■ Your instructions: Give the count of lines below that include the word "CrtYd", and say nothing else.

[Stored items]
= Beginning of Section =

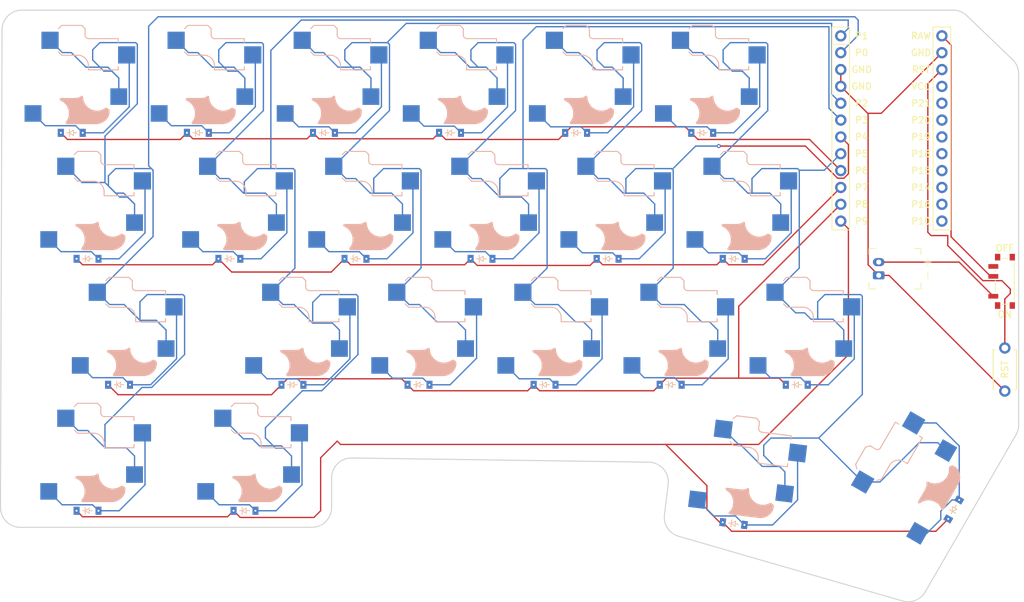
<source format=kicad_pcb>
(kicad_pcb
	(version 20241229)
	(generator "pcbnew")
	(generator_version "9.0")
	(general
		(thickness 1.6)
		(legacy_teardrops no)
	)
	(paper "A3")
	(title_block
		(title "left__side")
		(date "2026-02-07")
		(rev "v1.0.0")
		(company "Unknown")
	)
	(layers
		(0 "F.Cu" signal)
		(2 "B.Cu" signal)
		(9 "F.Adhes" user "F.Adhesive")
		(11 "B.Adhes" user "B.Adhesive")
		(13 "F.Paste" user)
		(15 "B.Paste" user)
		(5 "F.SilkS" user "F.Silkscreen")
		(7 "B.SilkS" user "B.Silkscreen")
		(1 "F.Mask" user)
		(3 "B.Mask" user)
		(17 "Dwgs.User" user "User.Drawings")
		(19 "Cmts.User" user "User.Comments")
		(21 "Eco1.User" user "User.Eco1")
		(23 "Eco2.User" user "User.Eco2")
		(25 "Edge.Cuts" user)
		(27 "Margin" user)
		(31 "F.CrtYd" user "F.Courtyard")
		(29 "B.CrtYd" user "B.Courtyard")
		(35 "F.Fab" user)
		(33 "B.Fab" user)
	)
	(setup
		(pad_to_mask_clearance 0.05)
		(allow_soldermask_bridges_in_footprints no)
		(tenting front back)
		(pcbplotparams
			(layerselection 0x00000000_00000000_55555555_5755f5ff)
			(plot_on_all_layers_selection 0x00000000_00000000_00000000_00000000)
			(disableapertmacros no)
			(usegerberextensions no)
			(usegerberattributes yes)
			(usegerberadvancedattributes yes)
			(creategerberjobfile yes)
			(dashed_line_dash_ratio 12.000000)
			(dashed_line_gap_ratio 3.000000)
			(svgprecision 4)
			(plotframeref no)
			(mode 1)
			(useauxorigin no)
			(hpglpennumber 1)
			(hpglpenspeed 20)
			(hpglpendiameter 15.000000)
			(pdf_front_fp_property_popups yes)
			(pdf_back_fp_property_popups yes)
			(pdf_metadata yes)
			(pdf_single_document no)
			(dxfpolygonmode yes)
			(dxfimperialunits yes)
			(dxfusepcbnewfont yes)
			(psnegative no)
			(psa4output no)
			(plot_black_and_white yes)
			(sketchpadsonfab no)
			(plotpadnumbers no)
			(hidednponfab no)
			(sketchdnponfab yes)
			(crossoutdnponfab yes)
			(subtractmaskfromsilk no)
			(outputformat 1)
			(mirror no)
			(drillshape 1)
			(scaleselection 1)
			(outputdirectory "")
		)
	)
	(net 0 "")
	(net 1 "P0")
	(net 2 "esc_default")
	(net 3 "GND")
	(net 4 "P1")
	(net 5 "q_default")
	(net 6 "P2")
	(net 7 "w_default")
	(net 8 "P3")
	(net 9 "e_default")
	(net 10 "P4")
	(net 11 "r_default")
	(net 12 "P5")
	(net 13 "t_default")
	(net 14 "tab_default")
	(net 15 "a_default")
	(net 16 "s_default")
	(net 17 "d_default")
	(net 18 "f_default")
	(net 19 "g_default")
	(net 20 "lshift_default")
	(net 21 "z_default")
	(net 22 "x_default")
	(net 23 "c_default")
	(net 24 "v_default")
	(net 25 "b_default")
	(net 26 "lctrl_default")
	(net 27 "super_default")
	(net 28 "lower_default")
	(net 29 "space_default")
	(net 30 "P6")
	(net 31 "P7")
	(net 32 "P8")
	(net 33 "P9")
	(net 34 "RAW")
	(net 35 "RST")
	(net 36 "VCC")
	(net 37 "P21")
	(net 38 "P20")
	(net 39 "P19")
	(net 40 "P18")
	(net 41 "P15")
	(net 42 "P14")
	(net 43 "P16")
	(net 44 "P10")
	(net 45 "BAT_P")
	(footprint "ComboDiode" (layer "F.Cu") (at 152.25 127))
	(footprint "ComboDiode" (layer "F.Cu") (at 142.75 146))
	(footprint "ComboDiode" (layer "F.Cu") (at 242.398203 164.8 60))
	(footprint "ceoloide:mounting_hole_npth" (layer "F.Cu") (at 191.920503 151.969888 -7))
	(footprint "ComboDiode" (layer "F.Cu") (at 135.53 165))
	(footprint "ceoloide:mounting_hole_npth" (layer "F.Cu") (at 122.8 111.4))
	(footprint "ComboDiode" (layer "F.Cu") (at 133.25 127))
	(footprint "ceoloide:mcu_nice_nano" (layer "F.Cu") (at 233 106.08))
	(footprint "ComboDiode" (layer "F.Cu") (at 116.625 146))
	(footprint "ComboDiode" (layer "F.Cu") (at 209.25 127))
	(footprint "ComboDiode" (layer "F.Cu") (at 109.5 108))
	(footprint "ceoloide:reset_switch_tht_top" (layer "F.Cu") (at 250.1 143.7 90))
	(footprint "ceoloide:power_switch_smd_side" (layer "F.Cu") (at 250.1 130.4))
	(footprint "ceoloide:mounting_hole_npth" (layer "F.Cu") (at 232.05 138))
	(footprint "ceoloide:mounting_hole_npth" (layer "F.Cu") (at 217.8 94.3))
	(footprint "ComboDiode" (layer "F.Cu") (at 128.5 108))
	(footprint "ComboDiode" (layer "F.Cu") (at 199.75 146))
	(footprint "ComboDiode" (layer "F.Cu") (at 111.875 165))
	(footprint "ComboDiode" (layer "F.Cu") (at 180.75 146))
	(footprint "ceoloide:mounting_hole_npth" (layer "F.Cu") (at 103.325 138))
	(footprint "ComboDiode" (layer "F.Cu") (at 218.75 146))
	(footprint "ComboDiode" (layer "F.Cu") (at 204.5 108))
	(footprint "ComboDiode" (layer "F.Cu") (at 111.875 127))
	(footprint "ComboDiode" (layer "F.Cu") (at 185.5 108))
	(footprint "ceoloide:battery_connector_jst_ph_2" (layer "F.Cu") (at 231.1 128.5 90))
	(footprint "ComboDiode" (layer "F.Cu") (at 190.25 127))
	(footprint "ceoloide:mounting_hole_npth" (layer "F.Cu") (at 154.53 151.3))
	(footprint "ComboDiode" (layer "F.Cu") (at 209.225045 166.940369 -7))
	(footprint "ComboDiode" (layer "F.Cu") (at 166.5 108))
	(footprint "ComboDiode" (layer "F.Cu") (at 147.5 108))
	(footprint "ComboDiode" (layer "F.Cu") (at 161.75 146))
	(footprint "ComboDiode" (layer "F.Cu") (at 171.25 127))
	(footprint "ceoloide:switch_choc_v1_v2" (layer "B.Cu") (at 128.5 100))
	(footprint "ceoloide:switch_choc_v1_v2" (layer "B.Cu") (at 180.75 138))
	(footprint "ceoloide:switch_choc_v1_v2" (layer "B.Cu") (at 190.25 119))
	(footprint "ceoloide:switch_mx" (layer "B.Cu") (at 190.25 119 180))
	(footprint "ceoloide:switch_choc_v1_v2" (layer "B.Cu") (at 209.25 119))
	(footprint "ceoloide:switch_mx" (layer "B.Cu") (at 199.75 138 180))
	(footprint "ceoloide:switch_choc_v1_v2" (layer "B.Cu") (at 142.75 138))
	(footprint "ceoloide:switch_choc_v1_v2" (layer "B.Cu") (at 116.625 138))
	(footprint "ceoloide:switch_mx" (layer "B.Cu") (at 116.625 138 180))
	(footprint "ceoloide:switch_mx" (layer "B.Cu") (at 147.5 100 180))
	(footprint "ceoloide:switch_choc_v1_v2" (layer "B.Cu") (at 218.75 138))
	(footprint "ceoloide:switch_choc_v1_v2" (layer "B.Cu") (at 161.75 138))
	(footprint "ceoloide:switch_choc_v1_v2" (layer "B.Cu") (at 204.5 100))
	(footprint "ceoloide:switch_mx" (layer "B.Cu") (at 142.75 138 180))
	(footprint "ceoloide:switch_mx" (layer "B.Cu") (at 180.75 138 180))
	(footprint "ceoloide:switch_mx" (layer "B.Cu") (at 111.875 157 180))
	(footprint "ceoloide:switch_mx" (layer "B.Cu") (at 235.47 160.8 -120))
	(footprint "ceoloide:switch_choc_v1_v2"
		(layer "B.Cu")
		(uuid "5a7f5b7f-fe74-44fd-b2a8-c7480a0c8e04")
		(at 111.875 157)
		(property "Reference" "S19"
			(at 0 8.8 0)
			(layer "B.SilkS")
			(hide yes)
			(uuid "00ef3d4b-0c0d-40fe-8374-1f758419d856")
			(effects
				(font
					(size 1 1)
					(thickness 0.15)
				)
			)
		)
		(property "Value" ""
			(at 0 0 0)
			(layer "F.Fab")
			(uuid "da4b2b96-6a80-4ebf-846c-e4e0649c7ddb")
			(effects
				(font
					(size 1.27 1.27)
					(thickness 0.15)
				)
			)
		)
		(property "Datasheet" ""
			(at 0 0 0)
			(layer "F.Fab")
			(hide yes)
			(uuid "e5aef0fc-977b-42ee-aa7b-a79b8366ea54")
			(effects
				(font
					(size 1.27 1.27)
					(thickness 0.15)
				)
			)
		)
		(property "Description" ""
			(at 0 0 0)
			(layer "F.Fab")
			(hide yes)
			(uuid "bfb2ebc4-06e7-4d8d-bee8-b1426918a3d9")
			(effects
				(font
					(size 1.27 1.27)
					(thickness 0.15)
				)
			)
		)
		(attr exclude_from_pos_files exclude_from_bom allow_soldermask_bridges)
		(fp_line
			(start -1.5 -8.2)
			(end -2 -7.7)
			(stroke
				(width 0.15)
				(type solid)
			)
			(layer "B.SilkS")
			(uuid "7826b9cb-dde3-4e81-bf9c-6300cf3ae516")
		)
		(fp_line
			(start -1.5 -3.7)
			(end -2 -4.2)
			(stroke
				(width 0.15)
				(type solid)
			)
			(layer "B.SilkS")
			(uuid "9a47ea6a-0532-422c-9cc1-cbacc172e510")
		)
		(fp_line
			(start 0.8 -3.7)
			(end -1.5 -3.7)
			(stroke
				(width 0.15)
				(type solid)
			)
			(layer "B.SilkS")
			(uuid "2f91d12e-79e3-496e-b722-bd910479e12a")
		)
		(fp_line
			(start 1.5 -8.2)
			(end -1.5 -8.2)
			(stroke
				(width 0.15)
				(type solid)
			)
			(layer "B.SilkS")
			(uuid "406816bc-1053-487f-bd7f-a6991f0d9abe")
		)
		(fp_line
			(start 2 -7.7)
			(end 1.5 -8.2)
			(stroke
				(width 0.15)
				(type solid)
			)
			(layer "B.SilkS")
			(uuid "627459b8-e856-4674-b1b2-a3980d7fe86c")
		)
		(fp_line
			(start 2 -7.7)
			(end 2 -6.78)
			(stroke
				(width 0.15)
				(type solid)
			)
			(layer "B.SilkS")
			(uuid "d339b552-4ca5-4163-8fe7-a6eb377a9a90")
		)
		(fp_line
			(start 2.5 -1.5)
			(end 2.5 -2.2)
			(stroke
				(width 0.15)
				(type solid)
			)
			(layer "B.SilkS")
			(uuid "d7434752-6c13-4a76-9d11-4ecb1c565431")
		)
		(fp_line
			(start 2.52 -6.2)
			(end 7 -6.2)
			(stroke
				(width 0.15)
				(type solid)
			)
			(layer "B.SilkS")
			(uuid "53db6f73-155a-45cb-abb3-8df7dc66462c")
		)
		(fp_line
			(start 7 -6.2)
			(end 7 -5.6)
			(stroke
				(width 0.15)
				(type solid)
			)
			
... [185234 chars truncated]
</source>
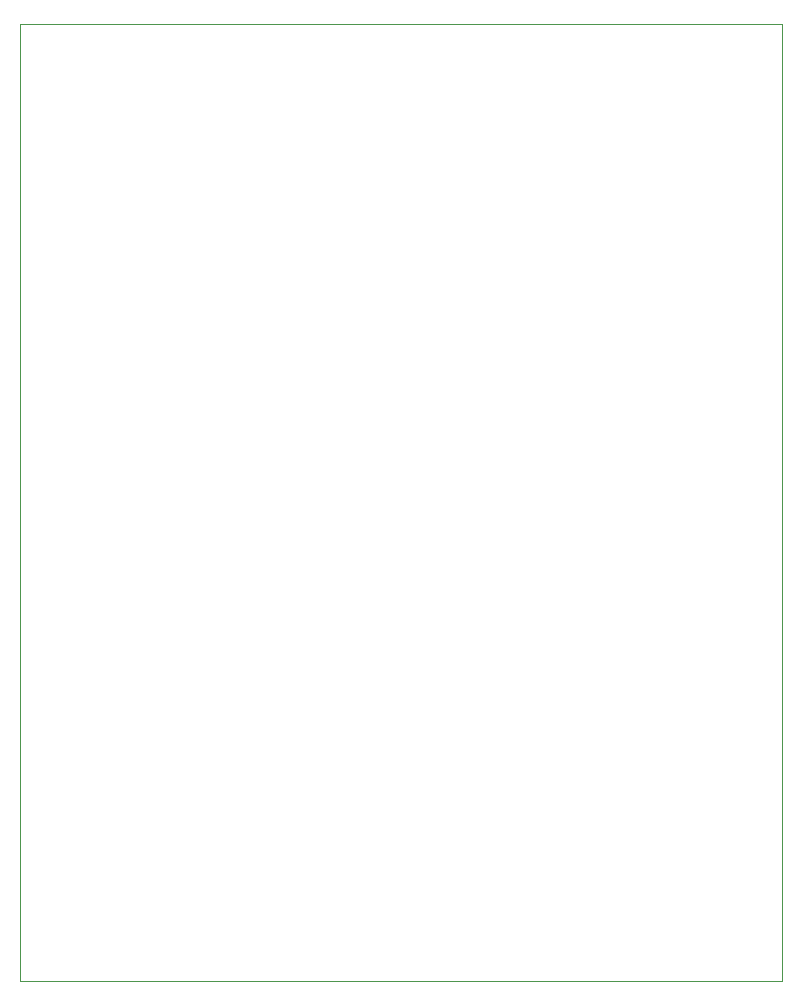
<source format=gbr>
%TF.GenerationSoftware,KiCad,Pcbnew,7.0.1*%
%TF.CreationDate,2023-06-06T22:13:03-06:00*%
%TF.ProjectId,CarSensor,43617253-656e-4736-9f72-2e6b69636164,rev?*%
%TF.SameCoordinates,Original*%
%TF.FileFunction,Profile,NP*%
%FSLAX46Y46*%
G04 Gerber Fmt 4.6, Leading zero omitted, Abs format (unit mm)*
G04 Created by KiCad (PCBNEW 7.0.1) date 2023-06-06 22:13:03*
%MOMM*%
%LPD*%
G01*
G04 APERTURE LIST*
%TA.AperFunction,Profile*%
%ADD10C,0.100000*%
%TD*%
G04 APERTURE END LIST*
D10*
X87122000Y-43434000D02*
X151638000Y-43434000D01*
X151638000Y-124460000D01*
X87122000Y-124460000D01*
X87122000Y-43434000D01*
M02*

</source>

= End of Section =

■ Exercise response: 2